Eva enrage : « Moi, j’ai toujours voulu savoir. Aujourd’hui tout coïncide : je me souviens, j’étais petite, nous attendions le bébé ; ma mère arriva seule dans un taxi. Je n’ai jamais cessé d’y penser. » Munie d’une lettre, signée le 10 mai 2011 par le père encore vivant, et adressée au registre civil n° 2 d’Albacete, Eva cherche une aiguille dans une botte de foin. La lettre du père dit : « J’ai constaté que ni la naissance de mon fils ni la mort ne figurent dans le registre civil d’Alicante. Or, je l’ai vu vivant le 13 août 1963, et en bonne santé. Vu les doutes et le contexte, je veux savoir.» «Antonio est certainement un disparu en vie, comme des milliers d’autres. Il y a sans doute crime contre l’humanité, poursuit Eva. On m’a volé mon frère. L’État doit faire face à ses obligations ; ouvrir une enquête judiciaire et des recherches génétiques. Nous demandons que le cercueil soit localisé, ouvert, et que le corps (s’il existe) soit examiné par un médecin légiste et identifié par test ADN. S’il est mort, nous voulons pouvoir l’enterrer dignement, dans une tombe, avec son nom. »
« Mais je suis convaincue qu’il est vivant. » Créée récemment, l’Association nationale des victimes des adoptions irrégulières, déjà plus de 1 000 cas recensés (El País, 27 mars 2011), a obtenu que le procureur général de l’État renvoie chaque cas aux tribunaux provinciaux concernés ; une première petite victoire. Après la guerre d’Espagne, on évalue à 30 000 le nombre d’enfants de républicains confiés à l’Auxilio social de la Phalange et à des institutions religieuses, volés pour les « rééduquer », confiés à des familles bien-pensantes (franquistes). Par une loi du 4 décembre 1941, Franco autorise à changer le nom et le prénom des enfants ainsi « adoptés ». Il s’agissait, selon le psychiatre du régime, Vallejo Nágera, d’éradiquer le gène du marxisme, d’en rechercher les racines bio-psychiques (3). Jusqu’aux années 1950, ce vol d’enfants faisait partie d’un plan systématique pour éliminer les Rouges, et leurs idées.

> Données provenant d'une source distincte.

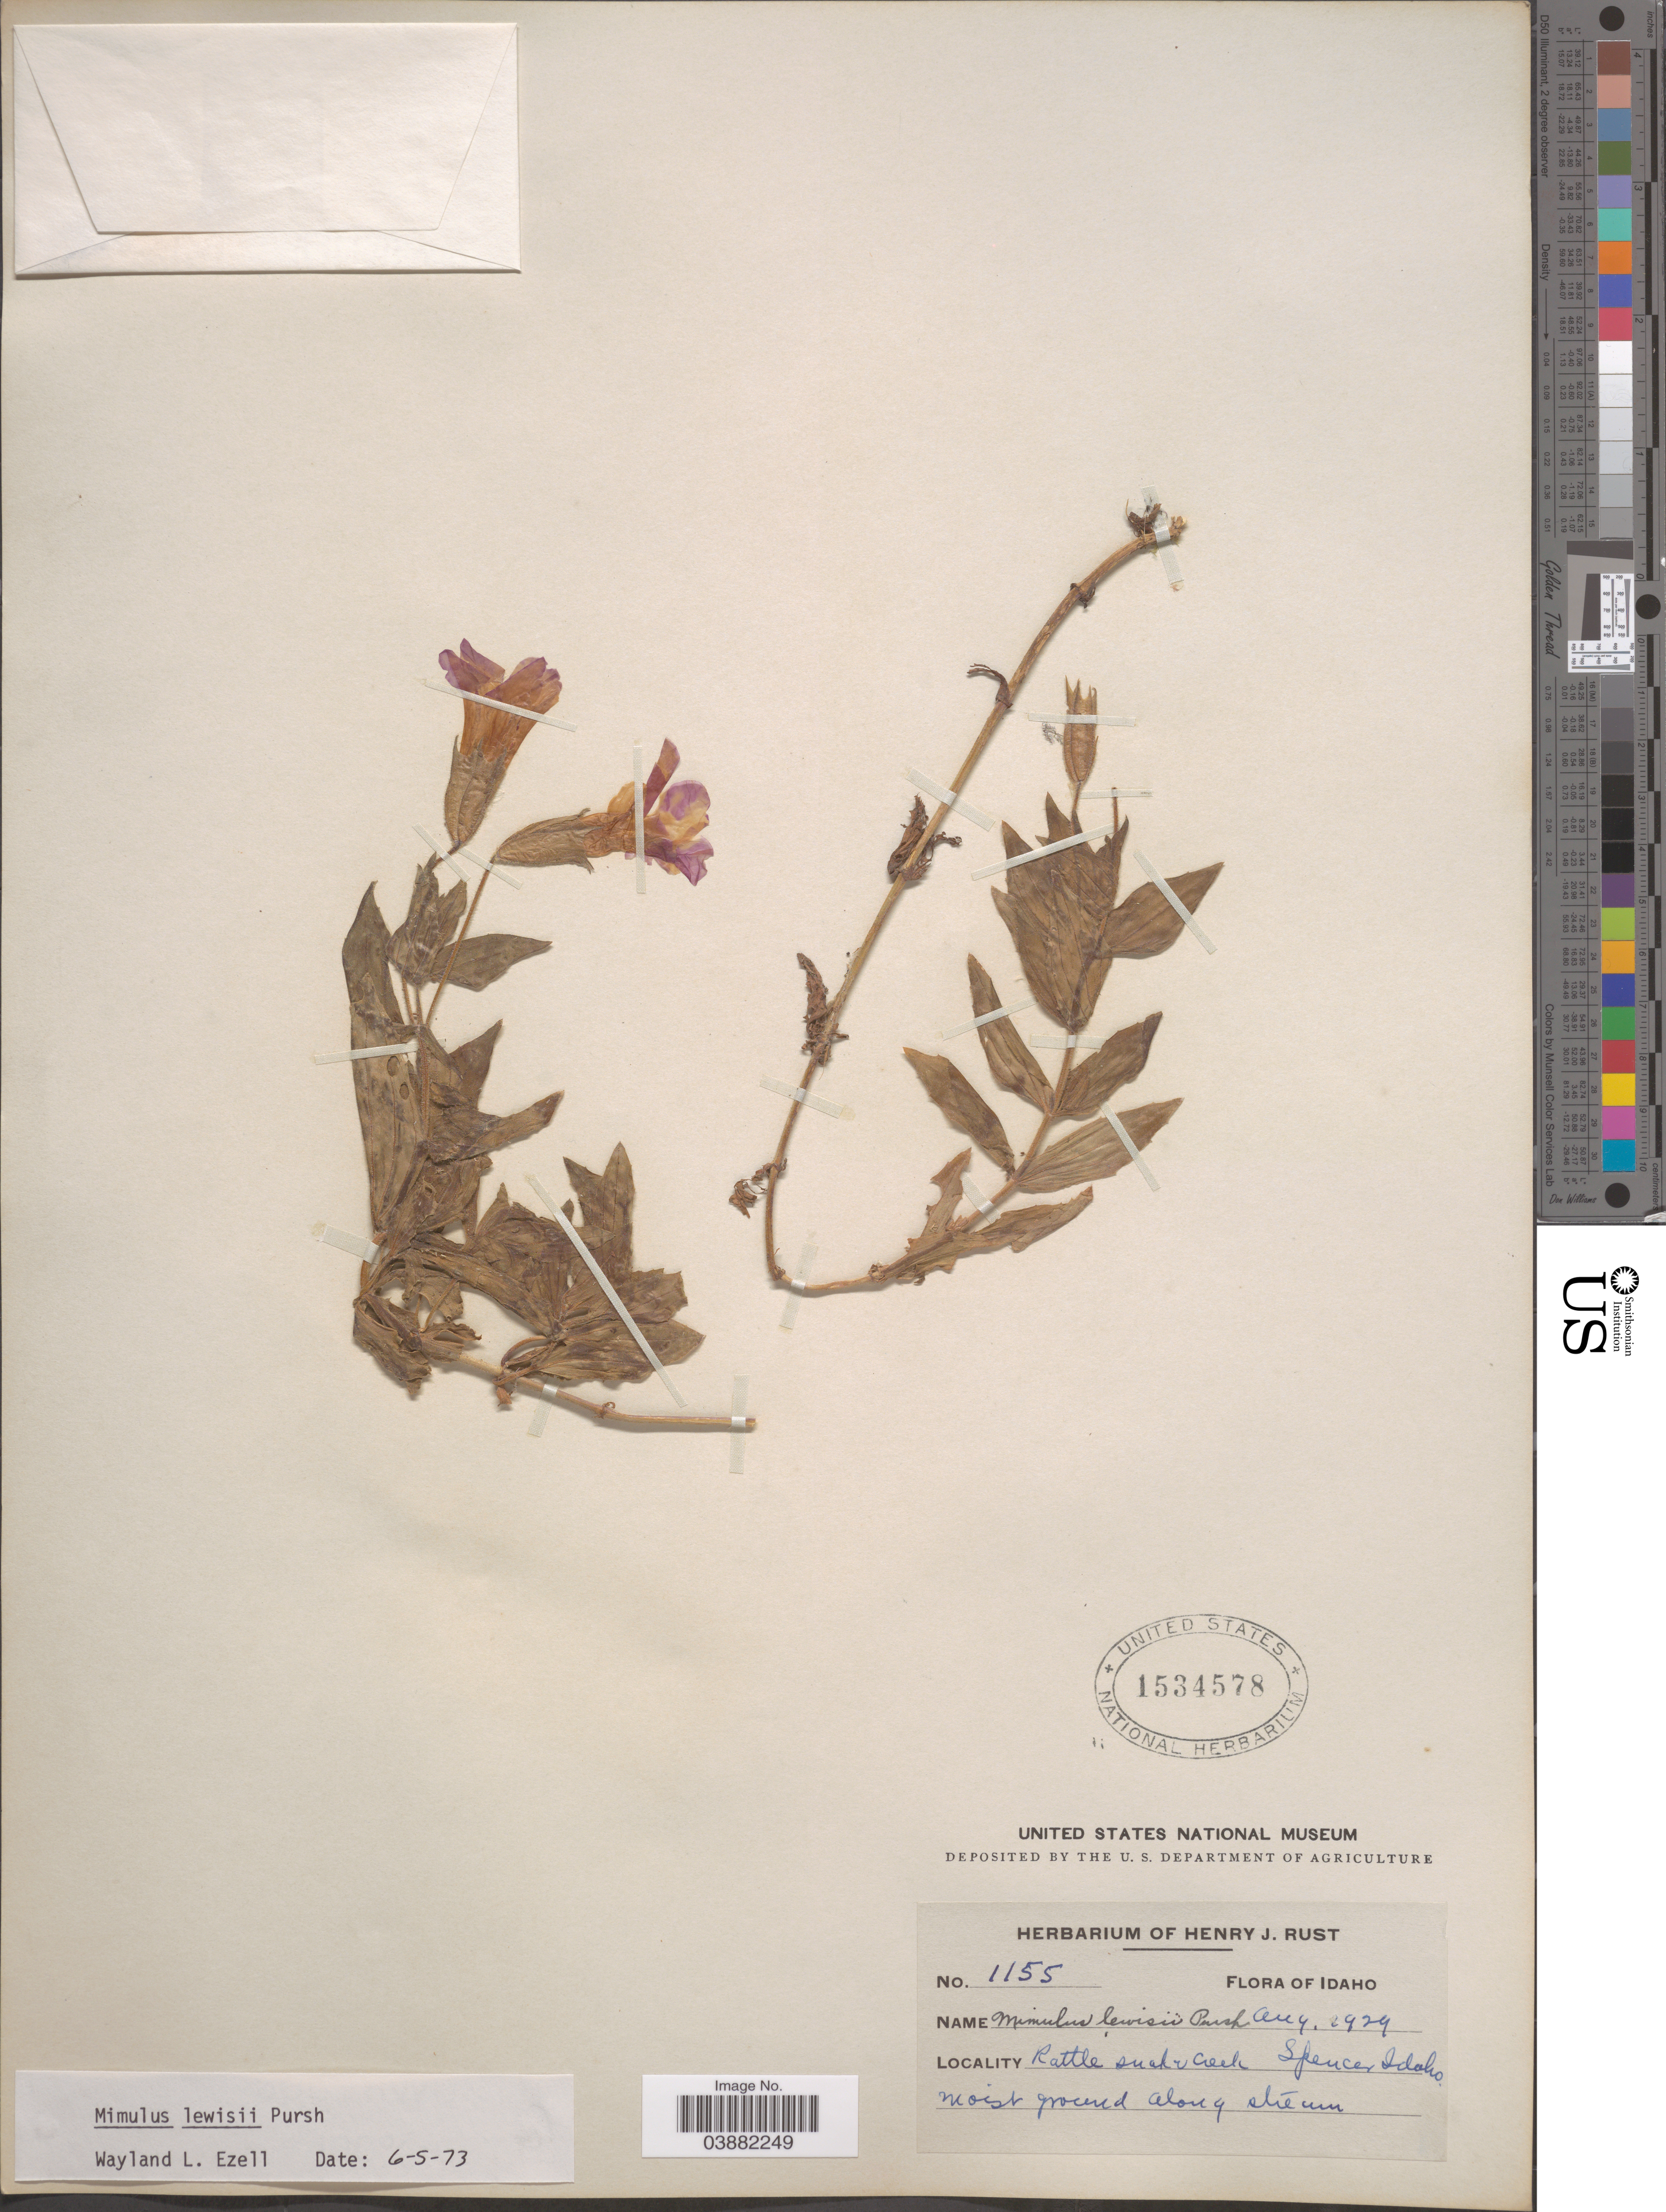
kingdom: Plantae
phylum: Tracheophyta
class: Magnoliopsida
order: Lamiales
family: Phrymaceae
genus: Mimulus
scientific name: Mimulus lewisii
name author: Pursh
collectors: ex herb. Henry J. Rust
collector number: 1155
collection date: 1929-08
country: United States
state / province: Idaho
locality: Rattle snake Creek Spencer.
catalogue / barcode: US 1534578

On sait aujourd’hui, et cela a provoqué un véritable tsunami dans la société espagnole, que les mêmes réseaux de religieuses sans scrupule, d’avocats et de médecins ripoux, permirent des adoptions illégales jusqu’en 1987, date à laquelle on changea la loi (El País, 20 mars 2011). Dans le cas de Consuelo, l’acharnement fut à la fois politique et mercantile ; la famille de Consuelo paya un très lourd tribut au franquisme. Antonio el Barajeño (le père de Consuelo), comme Juan José, Perico, José María, Sidro, Tate, etc. furent massacrés. Lorsque la famille déterra Antonio de la fosse commune pour lui donner une sépulture décente, elle retrouva sa pipe dans la poche de sa veste. Cette douleur est, pour nous tous, infinie. Pas question d’oublier ! Nous cherchons, les larmes aux yeux et la rage au cœur, une consolation pour que Consuelo repose en paix.
(1) Lettre du 5 mai 1953, n° 29 340, ministère de la Justice, registre civil d’Albacete.
(2) Lettre du 23 décembre 1978, du directeur de la police d’Albacete.
(3) Feuille de service du lieutenant-colonel Antonio Vallejo Nájera, LGA : B-382, Archives générales militaires de Ségovie.